**Problem description:** The entries are to be repeated exactly, with all pictures omitted.
*** Opening of Supplied material ***
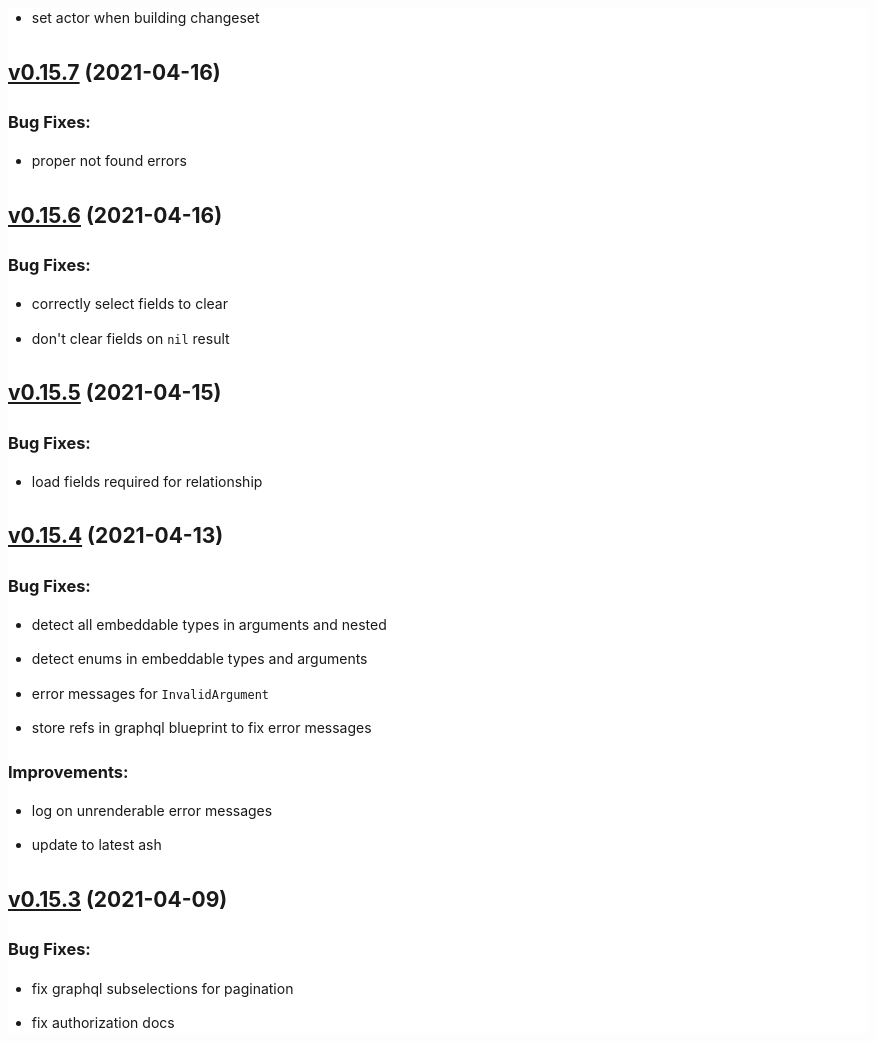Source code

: - set actor when building changeset

## [v0.15.7](https://github.com/ash-project/ash_graphql/compare/v0.15.6...v0.15.7) (2021-04-16)

### Bug Fixes:

- proper not found errors

## [v0.15.6](https://github.com/ash-project/ash_graphql/compare/v0.15.5...v0.15.6) (2021-04-16)

### Bug Fixes:

- correctly select fields to clear

- don't clear fields on `nil` result

## [v0.15.5](https://github.com/ash-project/ash_graphql/compare/v0.15.4...v0.15.5) (2021-04-15)

### Bug Fixes:

- load fields required for relationship

## [v0.15.4](https://github.com/ash-project/ash_graphql/compare/v0.15.3...v0.15.4) (2021-04-13)

### Bug Fixes:

- detect all embeddable types in arguments and nested

- detect enums in embeddable types and arguments

- error messages for `InvalidArgument`

- store refs in graphql blueprint to fix error messages

### Improvements:

- log on unrenderable error messages

- update to latest ash

## [v0.15.3](https://github.com/ash-project/ash_graphql/compare/v0.15.2...v0.15.3) (2021-04-09)

### Bug Fixes:

- fix graphql subselections for pagination

- fix authorization docs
*** Close of Supplied material ***
**Task answer:**
Source code

: - set actor when building changeset

## [v0.15.7](https://github.com/ash-project/ash_graphql/compare/v0.15.6...v0.15.7) (2021-04-16)

### Bug Fixes:

- proper not found errors

## [v0.15.6](https://github.com/ash-project/ash_graphql/compare/v0.15.5...v0.15.6) (2021-04-16)

### Bug Fixes:

- correctly select fields to clear

- don't clear fields on `nil` result

## [v0.15.5](https://github.com/ash-project/ash_graphql/compare/v0.15.4...v0.15.5) (2021-04-15)

### Bug Fixes:

- load fields required for relationship

## [v0.15.4](https://github.com/ash-project/ash_graphql/compare/v0.15.3...v0.15.4) (2021-04-13)

### Bug Fixes:

- detect all embeddable types in arguments and nested

- detect enums in embeddable types and arguments

- error messages for `InvalidArgument`

- store refs in graphql blueprint to fix error messages

### Improvements:

- log on unrenderable error messages

- update to latest ash

## [v0.15.3](https://github.com/ash-project/ash_graphql/compare/v0.15.2...v0.15.3) (2021-04-09)

### Bug Fixes:

- fix graphql subselections for pagination

- fix authorization docs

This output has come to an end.